Tomorrow Ben would turn three. I've realized for those who have lost loved ones...the pain…
A dear friend sent an email to me on September 12th, which reaffirmed my gut feeling that I had something worth fighting for. Here are some excerpts to give you a flavor of her sentiment:
"I was [glancing through] an article...when I read the following. My next immediate thought was of you and Kyle.
'...It might be more accurate to call them a marriage of true minds. They're just the most wonderful and joyous couple ... You feel good when you're around them.'
I think it sums up my impression of you two before Ben's death. While it's unimaginable to ever think life could ever be so carefree again, what I do think is to have ever had such a love between a couple that could leave such an impression is such a gift in itself. [That's what some people don't understand]...where some of the amazing strength comes from .... a heart that will fight to the ends of the earth for the sake of it." (the quote she used was taken from: John Powers, "Naomi Klein on This Changes Everything, Her New Book About Climate Change," Vogue, August 26, 2014).
This message took me back to "who we were when" - not just Kyle and I but our entire family. We've found a great therapist here for the girls, one that we can have ready in the wings if anything should pop up with the girls in the future.

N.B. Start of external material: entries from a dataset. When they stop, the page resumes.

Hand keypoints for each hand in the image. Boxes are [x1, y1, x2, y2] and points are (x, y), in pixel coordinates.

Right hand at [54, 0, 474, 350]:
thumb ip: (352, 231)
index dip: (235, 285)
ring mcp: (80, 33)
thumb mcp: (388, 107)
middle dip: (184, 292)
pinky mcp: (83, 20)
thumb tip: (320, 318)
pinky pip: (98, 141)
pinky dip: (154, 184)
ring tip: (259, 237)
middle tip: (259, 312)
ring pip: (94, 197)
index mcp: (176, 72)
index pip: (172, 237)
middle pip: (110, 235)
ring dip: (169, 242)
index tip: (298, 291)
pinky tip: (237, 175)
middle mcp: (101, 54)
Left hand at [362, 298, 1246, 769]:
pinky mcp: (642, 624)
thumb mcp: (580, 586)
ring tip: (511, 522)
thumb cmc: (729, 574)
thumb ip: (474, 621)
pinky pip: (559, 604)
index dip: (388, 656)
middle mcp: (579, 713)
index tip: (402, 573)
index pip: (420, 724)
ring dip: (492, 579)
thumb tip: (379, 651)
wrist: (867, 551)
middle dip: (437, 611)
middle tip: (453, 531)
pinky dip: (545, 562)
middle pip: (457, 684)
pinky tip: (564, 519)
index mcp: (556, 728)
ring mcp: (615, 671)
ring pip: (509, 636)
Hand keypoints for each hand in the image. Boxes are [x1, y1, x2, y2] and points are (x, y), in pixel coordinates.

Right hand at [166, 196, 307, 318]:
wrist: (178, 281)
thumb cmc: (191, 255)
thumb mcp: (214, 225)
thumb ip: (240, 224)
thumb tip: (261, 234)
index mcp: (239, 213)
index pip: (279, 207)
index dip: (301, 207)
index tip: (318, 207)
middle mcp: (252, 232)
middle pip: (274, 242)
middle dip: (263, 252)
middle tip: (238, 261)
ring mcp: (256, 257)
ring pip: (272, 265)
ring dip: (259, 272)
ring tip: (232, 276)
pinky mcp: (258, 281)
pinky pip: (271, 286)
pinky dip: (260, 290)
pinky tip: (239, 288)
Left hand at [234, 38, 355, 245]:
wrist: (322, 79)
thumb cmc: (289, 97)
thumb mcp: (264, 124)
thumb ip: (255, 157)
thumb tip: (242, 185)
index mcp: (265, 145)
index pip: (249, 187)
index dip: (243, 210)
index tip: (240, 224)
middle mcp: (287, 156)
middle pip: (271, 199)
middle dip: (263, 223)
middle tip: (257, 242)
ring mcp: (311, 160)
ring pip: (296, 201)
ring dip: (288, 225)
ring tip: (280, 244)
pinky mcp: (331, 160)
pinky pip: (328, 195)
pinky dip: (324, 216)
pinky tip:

During our last appointment, our entire family went in together and we played the card game, "Truth or Dare." My oldest daughter, K, pulled a card with a dare to imitate a runway model. She jumped off the couch, put her headband on backwards, which lifted the flowing ends of her hair up to fall down over her forehead, and strutted her stuff across the room, shaking her little bum back and forth, hand on hip, saying with her best model accent "Oh, yeah, I'm awesome." She turned to blow a kiss to her admirers. My youngest, R, jumped up to join her. We all found ourselves bent over laughing, including the therapist. Then, it was my turn. My dare was to imitate a golfer. I grabbed my putter, dropped the ball on the ground, stepped back to take aim, bent over a bit, shaking it like K had a few moments earlier, saying in my most helpless girl voice, "Oh, I just don't know how to putt...hun, can you come show me?" reminiscent of the worst "first date" movie you have ever seen. The room filled with laughter again. As we left the appointment, the therapist pulled me aside, saying "They're just great, Lindsey. Just wonderful. So funny, so happy."
We have never known how to live without laughter in our house, and we were so off-kilter for the first few months after Ben's death. There was only crying, silence, random outbursts of anger (or frustration or disbelief or an emotion for which there is no adequate word) from me to Kyle, long talks, and more silence. I didn't know if we would ever see even a glimpse of the family we used to be. And, Ben was just like the rest of us, or even more so. We were a true family of like spirits. Ben simply smiled and laughed All. The. Time.
After Kyle was charged in November and ordered (as a condition to his release) not to leave Connecticut, even over the holidays, he found himself again in a state of complete despondence, depression and loneliness. To say I worried about him moment-to-moment is an understatement. I prayed that he would just hold on long enough to come back to us. We will be eternally grateful to our friends who sheltered him and provided him with much-needed support and company during those tough weeks.
After the condition was lifted on Dec. 16th and he was able to join us here in Colorado, I noticed a slow but sure evolution take place. We hadn't seen him in over a month, so I spent those first days getting to know him again. The new him, the new us, in our new, very different life. But over time, I began to notice a joke here and there, then some more, and a few inappropriate quips flying between us as we drove down the road alone together. And, that first laugh we allowed ourselves to have together in December planted a tiny seed that has continued to grow. We now find laughter filling the house again.
I remember in the month after Ben’s death, several people told me that they worried we would never experience pure joy again. I’m posting this for you. No, we are not the same people as we were before July 7th. We never will seem carefree and "happy-go-lucky" again, but we will find joy. And, pure joy at that. For, in those random moments of laughter, our minds focus on nothing except each other and the fact that life is truly worth living, even after tragedy and loss. Time stops, if just for a second, and I stand, trancelike, mesmerized with the innocent laughter of my girls, watching their faces of glee....memories of times past sweep in, ushering me to a time and place where I can forget the hardships and grief...then my eyes blink back to reality.
We will never be the same. Ben permeates my every thought, step, and breath. But, through an honest laugh here and there, Ben is giving us permission to feel what he made us feel each day he was with us - pure joy.
You were and will always be my pure joy, my little man.